Let’s do a quick exercise together.
Think back to that one time you were in a taxi or a bus, and there was that kid that stood out because of their diction, wise choice of words or behaviour. Remember how you wondered what that child’s parents did to help their child speak so well?
In this particular blog, we will let you know some very important social skills your child needs, and how you can help them develop these skills.
3 Social Skills Your Child Needs
- Cooperation & Teamwork
If your child doesn’t understand why they have to work with other kids, they will always be uncooperative. Either by causing a fight, ending the activity, or trying to take full possession of the toy or item. It is very important that kids can work together with their peers or siblings. This will help them not only make new friends but develop their interaction with society at large.
Even as adults, nobody likes to constantly be interrupted while speaking. And listening is one of the most powerful communication tools. Also, your child needs to realise that listening is not just about keeping quiet when someone else is speaking but also being able to ask questions about what was said or act on it later.
- Appreciating Differences
“Mummy look” a child once laughed, pointing at another child in a wheelchair in my presence. The mother just smiled and stared along. Gently, I had to step in to say ‘Hi, it’s not nice to laugh at others”, and ask him for his name. He felt very reluctant at first, but then he moved towards the boy in the wheelchair to ask what his name was. The other boy was the sweetest child ever, and he with a bright smile said his name and gave him a high five.

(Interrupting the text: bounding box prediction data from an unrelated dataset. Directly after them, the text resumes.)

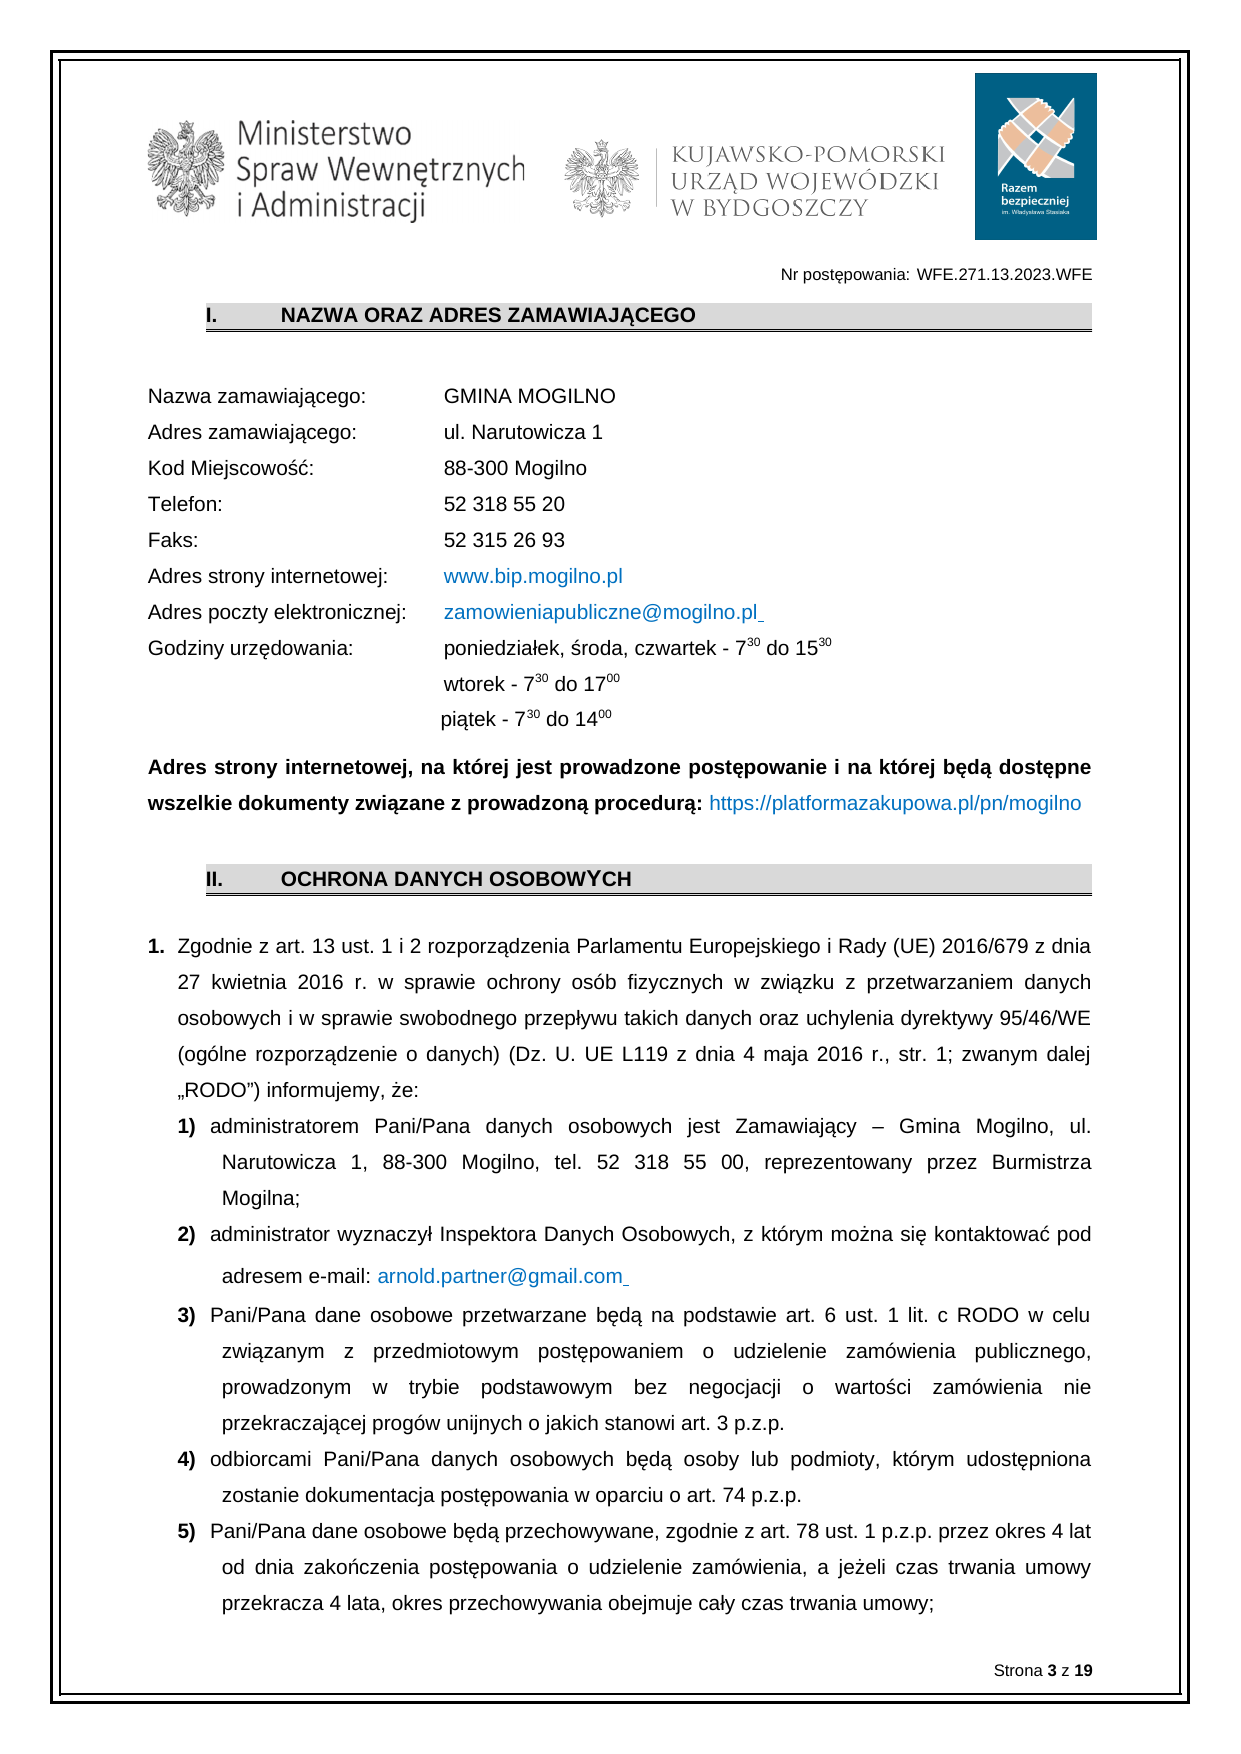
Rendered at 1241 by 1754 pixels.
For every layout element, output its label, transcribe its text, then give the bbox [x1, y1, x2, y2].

picture [998, 98, 1074, 177]
text Adres strony internetowej: www.bip.mogilno.pl [148, 563, 1092, 587]
list odbiorcami Pani/Pana danych osobowych będą osoby lub podmioty, którym udostępniona zostanie dokumentacja postępowania w oparciu o art. 74 p.z.p. [177, 1447, 1092, 1507]
picture [1026, 197, 1036, 204]
text Kod Miejscowość: 88-300 Mogilno [148, 456, 1092, 480]
list Zgodnie z art. 13 ust. 1 i 2 rozporządzenia Parlamentu Europejskiego i Rady (UE) 2016/679 z dnia 27 kwietnia 2016 r. w sprawie ochrony osób fizycznych w związku z przetwarzaniem danych osobowych i w sprawie swobodnego przepływu takich danych oraz uchylenia dyrektywy 95/46/WE (ogólne rozporządzenie o danych) (Dz. U. UE L119 z dnia 4 maja 2016 r., str. 1; zwanym dalej „RODO”) informujemy, że: [148, 934, 1092, 1102]
list administrator wyznaczył Inspektora Danych Osobowych, z którym można się kontaktować pod adresem e-mail: arnold.partner@gmail.com [177, 1222, 1092, 1289]
picture [1058, 200, 1068, 205]
text Adres poczty elektronicznej: zamowieniapubliczne@mogilno.pl [148, 599, 1092, 623]
list Pani/Pana dane osobowe będą przechowywane, zgodnie z art. 78 ust. 1 p.z.p. przez okres 4 lat od dnia zakończenia postępowania o udzielenie zamówienia, a jeżeli czas trwania umowy przekracza 4 lata, okres przechowywania obejmuje cały czas trwania umowy; [177, 1519, 1092, 1615]
text Nazwa zamawiającego: GMINA MOGILNO [148, 384, 1092, 408]
text Adres strony internetowej, na której jest prowadzone postępowanie i na której będą dostępne wszelkie dokumenty związane z prowadzoną procedurą: https://platformazakupowa.pl/pn/mogilno [148, 755, 1092, 815]
picture [147, 120, 525, 223]
list administratorem Pani/Pana danych osobowych jest Zamawiający – Gmina Mogilno, ul. Narutowicza 1, 88-300 Mogilno, tel. 52 318 55 00, reprezentowany przez Burmistrza Mogilna; [177, 1114, 1092, 1210]
text Godziny urzędowania: poniedziałek, środa, czwartek - 730 do 1530 [148, 635, 1092, 659]
list Pani/Pana dane osobowe przetwarzane będą na podstawie art. 6 ust. 1 lit. c RODO w celu związanym z przedmiotowym postępowaniem o udzielenie zamówienia publicznego, prowadzonym w trybie podstawowym bez negocjacji o wartości zamówienia nie przekraczającej progów unijnych o jakich stanowi art. 3 p.z.p. [177, 1303, 1092, 1435]
text OCHRONA DANYCH OSOBOWYCH [206, 864, 1092, 893]
text Telefon: 52 318 55 20 [148, 492, 1092, 516]
text wtorek - 730 do 1700 [148, 671, 1092, 695]
picture [536, 120, 969, 236]
text Faks: 52 315 26 93 [148, 528, 1092, 552]
text piątek - 730 do 1400 [177, 707, 1092, 731]
text Adres zamawiającego: ul. Narutowicza 1 [148, 420, 1092, 444]
text NAZWA ORAZ ADRES ZAMAWIAJĄCEGO [206, 303, 1092, 329]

It is essential that children understand that not everyone is like them and that it is perfectly fine to be different. And no it is not a weird topic to start with your child.
Now, how do you teach these skills to your child?
Social skills can not be forced. Here are some things you can do instead:
- Show AND tell!
Children learn by watching. They might not necessarily be taking notes while watching you, but subconsciously, they are picking up these acts. Tell them about how you shared your desk space with a new associate at work, be kind to people on the phone, and just make sure you are being cautious and intentional around them.
- Appreciate little milestones
When children get appreciated for doing something, they tend to repeat the same act. As a parent, you can leverage that. Whenever you notice that your child has done something differently, make sure you take note and appreciate it. It could be an applause, or a simple ” good job” when they collaborate with other children.
- Highlight good social skills in other people.
When you see other people exhibit social skills well, point it out, and appreciate it. This can even spark conversations that will help you shed more light on the topic of discussion.